MANTRA Issues Official OM Update Warning. Source: MANTRA Chain on X
MANTRA Issues Official OM Update Warning. Source: MANTRA Chain on X

Binance Links OM Token Crash to Liquidations Across Platforms

Binance released a separate update. It said the OM token crash was due to cross-exchange liquidations. The exchange confirmed it had risk controls in place since October 2024.

Binance Cites Liquidations in OM Token Crash. Source: BinanceHelpDesk on X
Binance Cites Liquidations in OM Token Crash. Source: BinanceHelpDesk on X

Those controls included lower leverage options. In January 2025, Binance started warning OM traders about token supply changes. These alerts appeared as pop-ups on the trading page.

The platform explained that OM had gone through tokenomics changes earlier this year. Binance stated it was not responsible for the price drop but monitored all OM trading activities.

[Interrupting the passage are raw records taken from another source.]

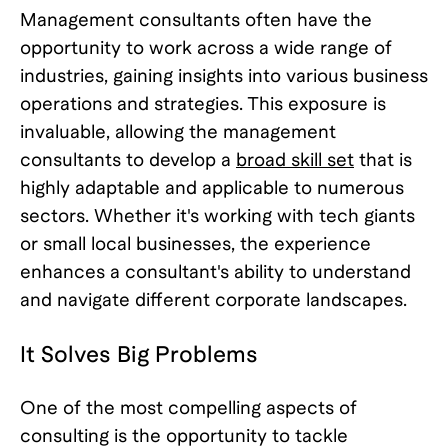
Management consultants often have the
opportunity to work across a wide range of
industries, gaining insights into various business
operations and strategies. This exposure is
invaluable, allowing the management
consultants to develop a
broad skill set
that is
highly adaptable and applicable to numerous
sectors. Whether it's working with tech giants
or small local businesses, the experience
enhances a consultant's ability to understand
and navigate different corporate landscapes.
It Solves Big Problems
One of the most compelling aspects of
consulting is the opportunity to tackle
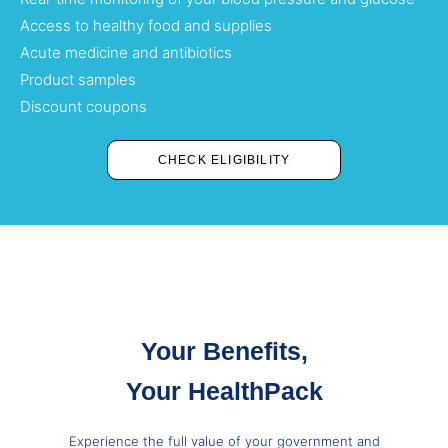
Access to healthy food and supplies
Acute medicine and antibiotics
Product samples
Discount coupons
CHECK ELIGIBILITY
Your Benefits,
Your HealthPack
Experience the full value of your government and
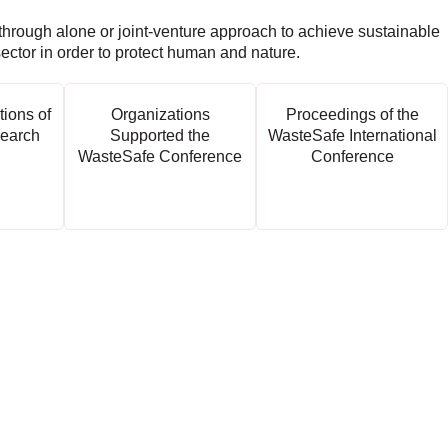
through alone or joint-venture approach to achieve sustainable
sector in order to protect human and nature.
tions of
Organizations
Proceedings of the
earch
Supported the
WasteSafe International
WasteSafe Conference
Conference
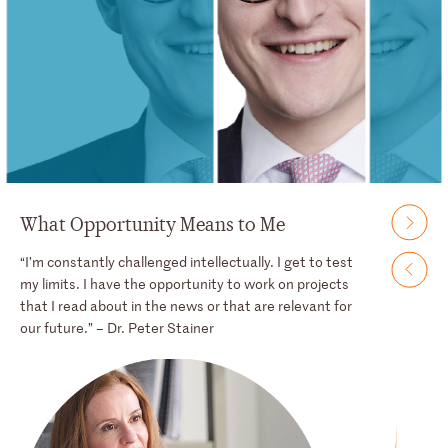
What Opportunity Means to Me
“I’m constantly challenged intellectually. I get to test
my limits. I have the opportunity to work on projects
that I read about in the news or that are relevant for
our future.” – Dr. Peter Stainer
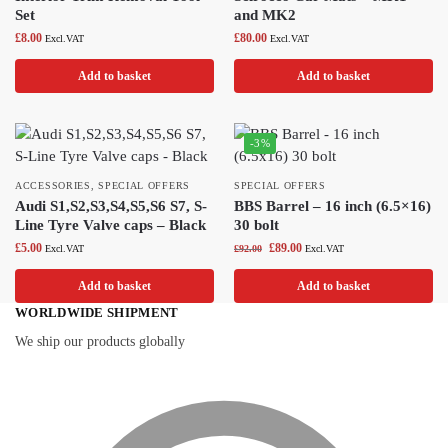
Set
and MK2
£
8.00
£
80.00
Excl.VAT
Excl.VAT
Add to basket
Add to basket
-3%
ACCESSORIES
,
SPECIAL OFFERS
SPECIAL OFFERS
Audi S1,S2,S3,S4,S5,S6 S7, S-
BBS Barrel – 16 inch (6.5×16)
Line Tyre Valve caps – Black
30 bolt
£
5.00
£
89.00
Excl.VAT
£
92.00
Excl.VAT
Add to basket
Add to basket
WORLDWIDE SHIPMENT
We ship our products globally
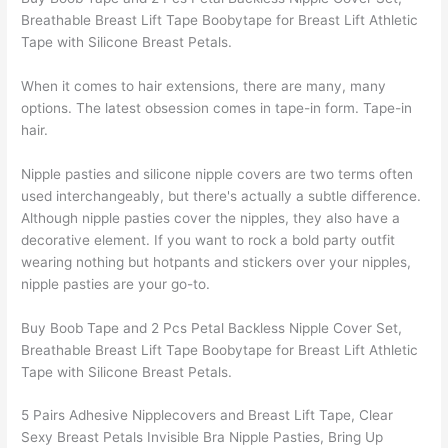
Breathable Breast Lift Tape Boobytape for Breast Lift Athletic
Tape with Silicone Breast Petals.
When it comes to hair extensions, there are many, many
options. The latest obsession comes in tape-in form. Tape-in
hair.
Nipple pasties and silicone nipple covers are two terms often
used interchangeably, but there's actually a subtle difference.
Although nipple pasties cover the nipples, they also have a
decorative element. If you want to rock a bold party outfit
wearing nothing but hotpants and stickers over your nipples,
nipple pasties are your go-to.
Buy Boob Tape and 2 Pcs Petal Backless Nipple Cover Set,
Breathable Breast Lift Tape Boobytape for Breast Lift Athletic
Tape with Silicone Breast Petals.
5 Pairs Adhesive Nipplecovers and Breast Lift Tape, Clear
Sexy Breast Petals Invisible Bra Nipple Pasties, Bring Up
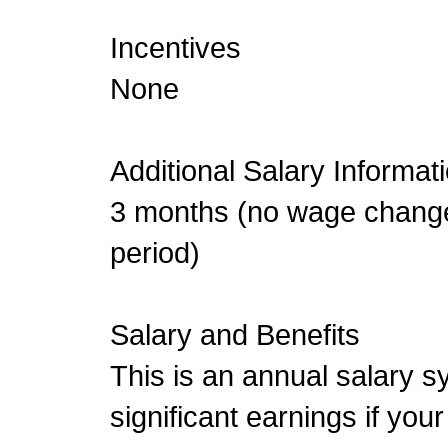
Incentives
None
Additional Salary Informat
3 months (no wage change
period)
Salary and Benefits
This is an annual salary sy
significant earnings if your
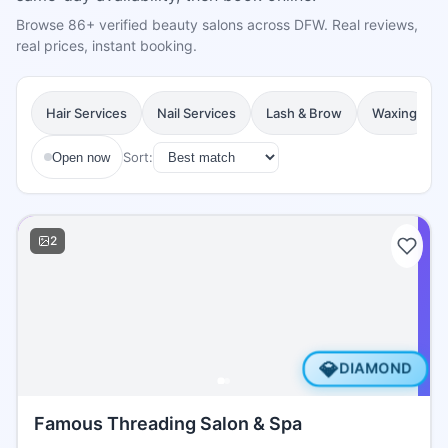
Browse 86+ verified beauty salons across DFW. Real reviews,
real prices, instant booking.
Hair Services
Nail Services
Lash & Brow
Waxing
Sort:
Open now
2
💎
DIAMOND
Famous Threading Salon & Spa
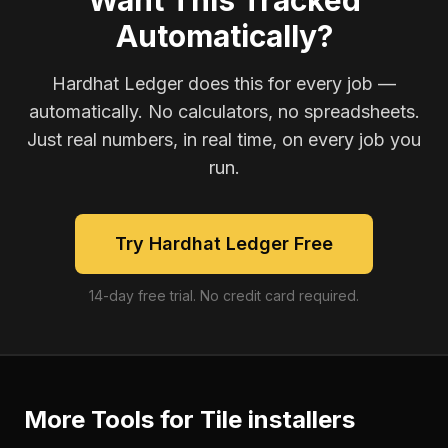
Want This Tracked
Automatically?
Hardhat Ledger does this for every job —
automatically. No calculators, no spreadsheets.
Just real numbers, in real time, on every job you
run.
Try Hardhat Ledger Free
14-day free trial. No credit card required.
More Tools for
Tile installers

Next, OKX responded to the market disruption by confirming it had detected abnormal OM volatility around 2:00 AM HKT. To reduce exposure, the exchange updated its risk controls and placed a warning label on OM’s trading page. OKX advised users to act cautiously and conduct independent research.

OKX Confirms OM Volatility and Updates Risk Controls. Source: OKX on X
OKX Confirms OM Volatility and Updates Risk Controls. Source: OKX on X

Soon after, OKX executive Star called the situation a scandal for the entire crypto industry. He said the data on unlocks, deposits, and collateral across major exchanges is publicly available and should be investigated. Star pledged that OKX would prepare and release full transparency reports on the OM incident.

OKX Executive Calls OM Crash Industry Scandal. Source: Star on X
OKX Executive Calls OM Crash Industry Scandal. Source: Star on X

OM Crash Pulls Down Real World Asset Market

Following the OM token collapse, the Real World Asset (RWA) market experienced a steep decline. According to CoinMarketCap data, the total market cap dropped by 12.52%, falling to $41.00 billion within 24 hours. The OM token alone plunged 87.71%, marking it as the most visited RWA asset during the crash.

OM Leads RWA Market Drop After 87% Crash. Source: CoinMarketCap
OM Leads RWA Market Drop After 87% Crash. Source: CoinMarketCap

The market-wide impact extended across major RWA tokens. Tokens like HBAR, ONDO, LINK, and AVAX also posted noticeable declines, although far less severe. OM’s drastic drop acted as the main catalyst, eroding overall confidence in tokenized real-world assets and sparking sell-offs across multiple platforms.

At the same time, trading volume in the RWA sector surged 91.41%, hitting $4.08 billion. This spike reflected the panic-driven trading behavior as investors reacted to the OM dump. CoinMarketCap charts also showed a sharp inflection point on April 13-14, illustrating the rapid downturn in asset valuation across the sector.

Ripple and Boston Consulting Group previously projected RWA growth. They estimated the market could reach $18.9 trillion by 2033. Despite the drop, RWAs remained above $20 billion in onchain value.